- Born: December 1, 1983 (age 42)
- Education: Columbia University (BA) Harvard University (MBA)
- Title: CEO, Lime

= Wayne Ting =

American entrepreneur and investor (born 1983)

Wayne Ting (born December 1, 1983) is an American entrepreneur, investor, and business executive. He is currently the CEO of Lime.

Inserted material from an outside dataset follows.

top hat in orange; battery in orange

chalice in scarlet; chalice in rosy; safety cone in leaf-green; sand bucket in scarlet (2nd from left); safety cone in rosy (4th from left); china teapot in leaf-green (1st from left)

== Early life and education ==
Ting was born in the United States and spent his early childhood in Taiwan before his family settled in Lincoln, Nebraska. He was educated at Lincoln East High School and Northfield Mount Hermon School in Massachusetts. Ting graduated from Columbia University and Harvard Business School. At Columbia, he was class president and co-founded CU Community, later renamed CampusNetwork, an early competitor to Facebook.

== Career ==
In 2009, Ting helped organized the National Equality March, which drew between 100,000 and 200,000 people to demand LGBTQ equality in Washington DC.

Ting worked at Bain Capital and at McKinsey & Company before serving as a Senior Policy Advisor on the National Economic Council under President Barack Obama from 2012 to 2014.

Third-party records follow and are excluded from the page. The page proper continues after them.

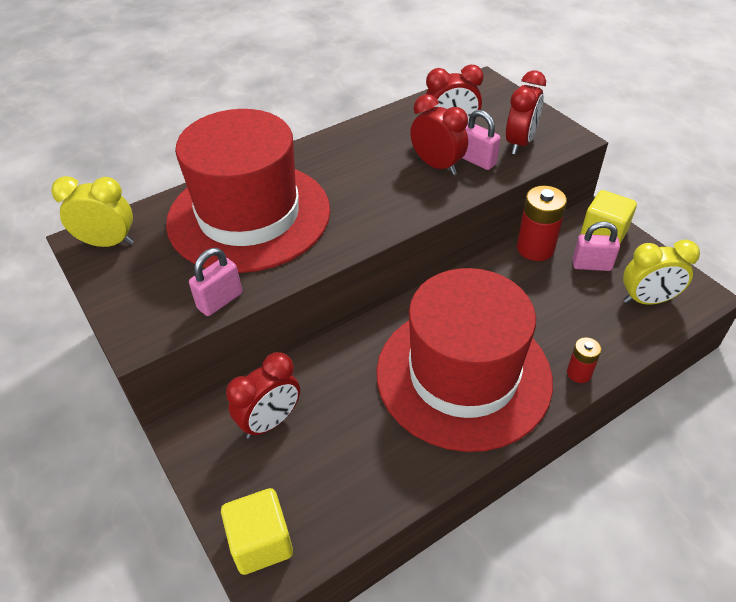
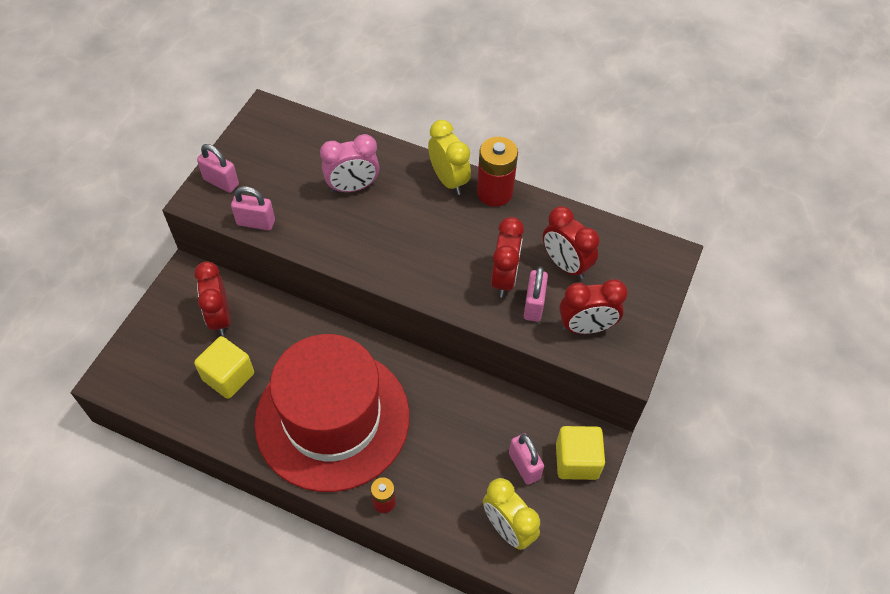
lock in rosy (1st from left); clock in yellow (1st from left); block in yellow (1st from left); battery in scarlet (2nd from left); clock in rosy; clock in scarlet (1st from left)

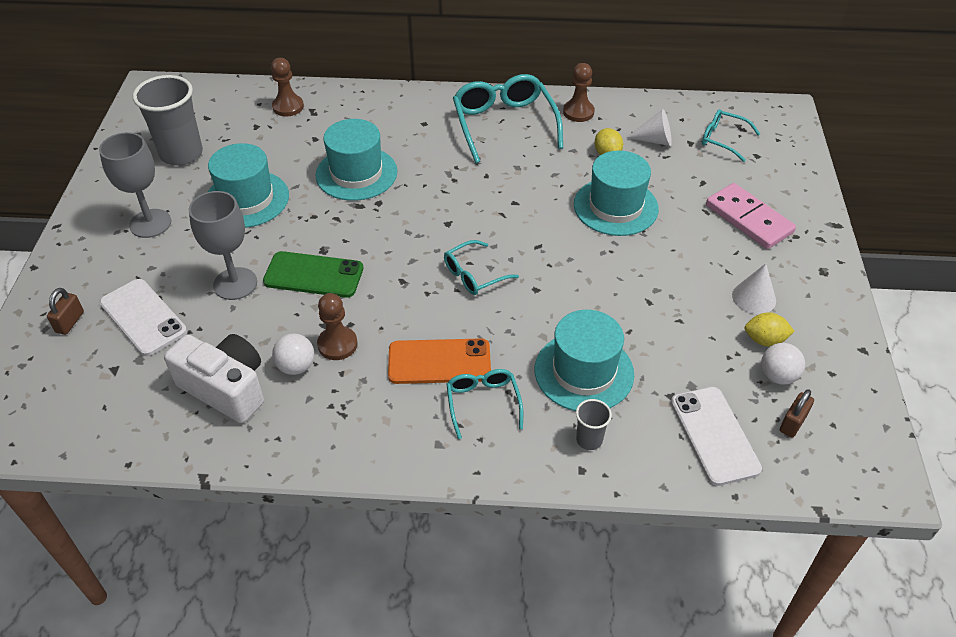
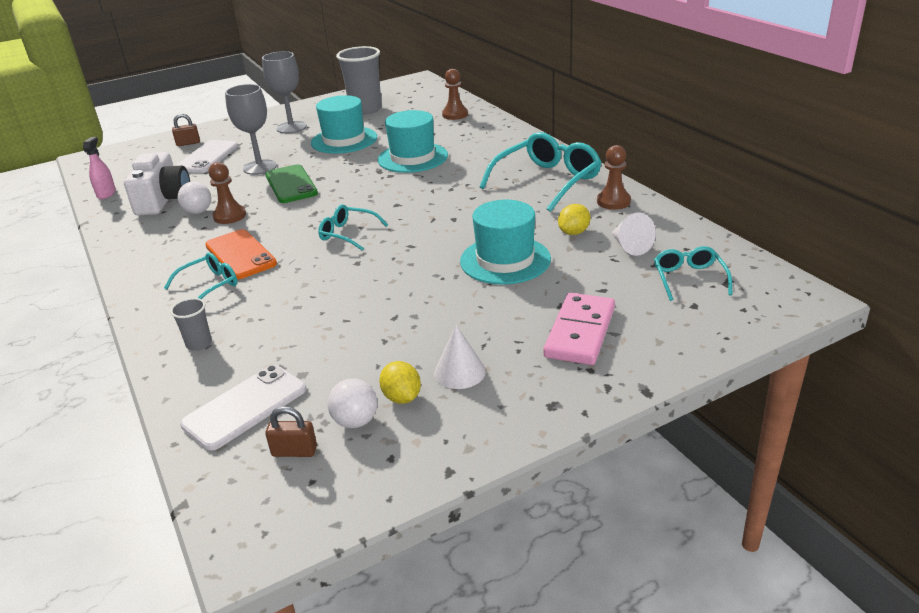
top hat in aqua (3rd from left in the first image); spray cleaner in rosy

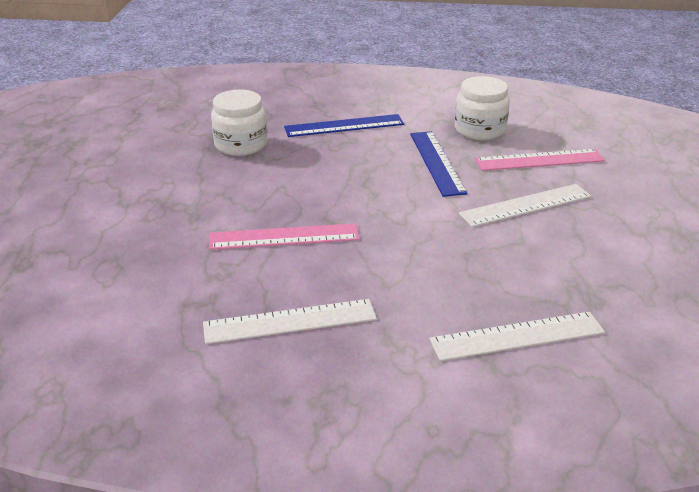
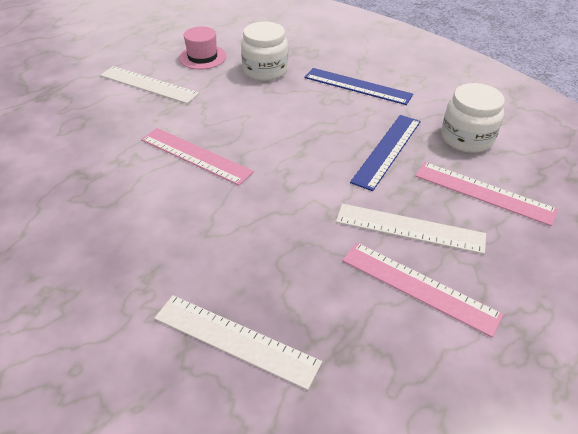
top hat in rosy; ruler in rosy (2nd from left); ruler in white (1st from left)

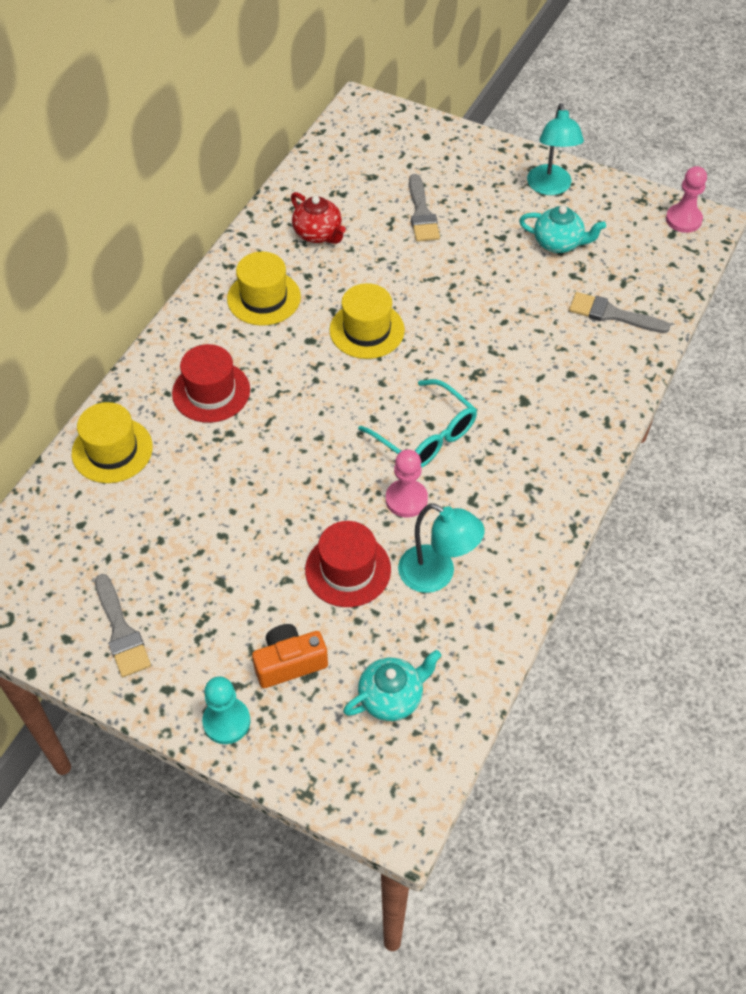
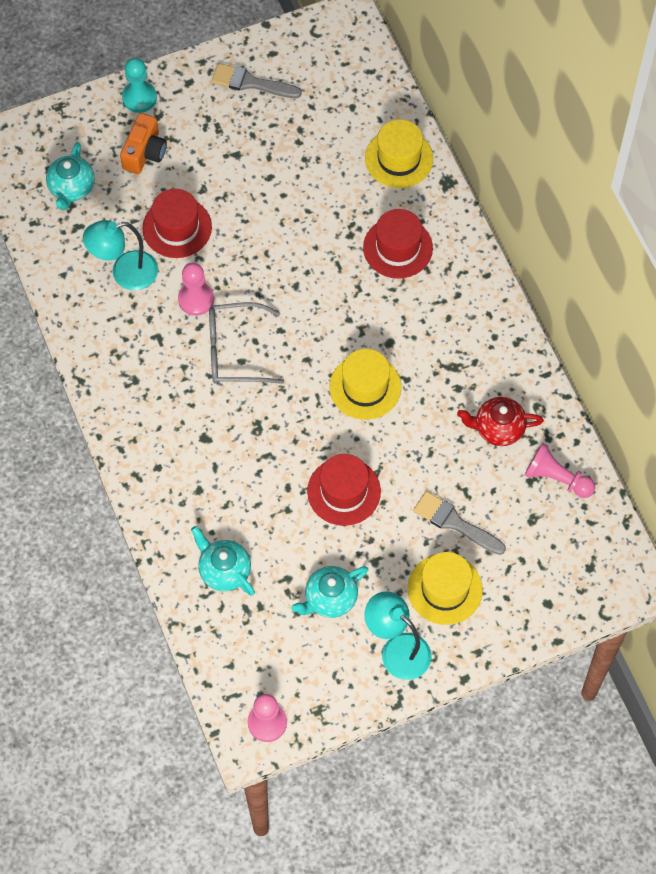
top hat in scarlet (2nd from left); pawn in rosy (3rd from left); top hat in yellow (3rd from left); china teapot in aqua (2nd from left); spectacles in ash-grey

From 2014 to 2018, Ting worked at Uber, where he was chief of staff to CEO Dara Khosrowshahi and managed its Northern California business.

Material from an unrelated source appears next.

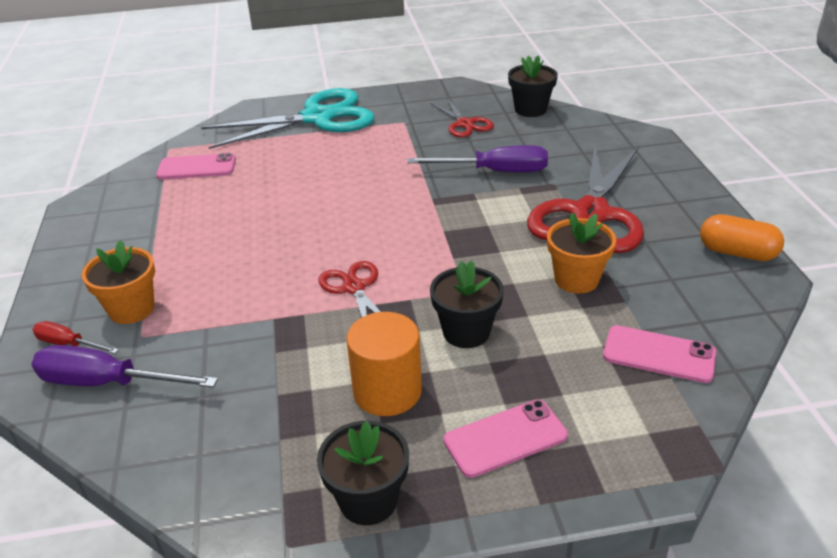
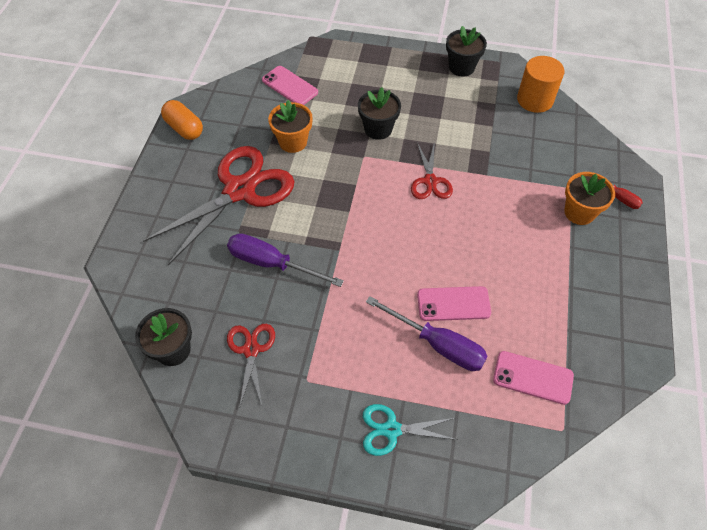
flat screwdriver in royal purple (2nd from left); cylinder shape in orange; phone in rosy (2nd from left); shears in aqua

In 2018, Ting joined Lime as its Global Head of Operations and Strategy. He was named CEO of the company in 2020, replacing company co-founder Brad Bao, who remains chairman. In November 2021, Ting announced intentions to take the company public in 2022.

Ting is also an investor who invested in startups such as Dispo and All Day Kitchens.

== Recognition ==
In 2022, Ting was named as one of the Out100 honorees. Ting was also named one of Fast Company's Most Creative People in Business 2023.

== Personal life ==
Ting resides in Santa Fe, New Mexico, with his husband, Stathis G Yeros.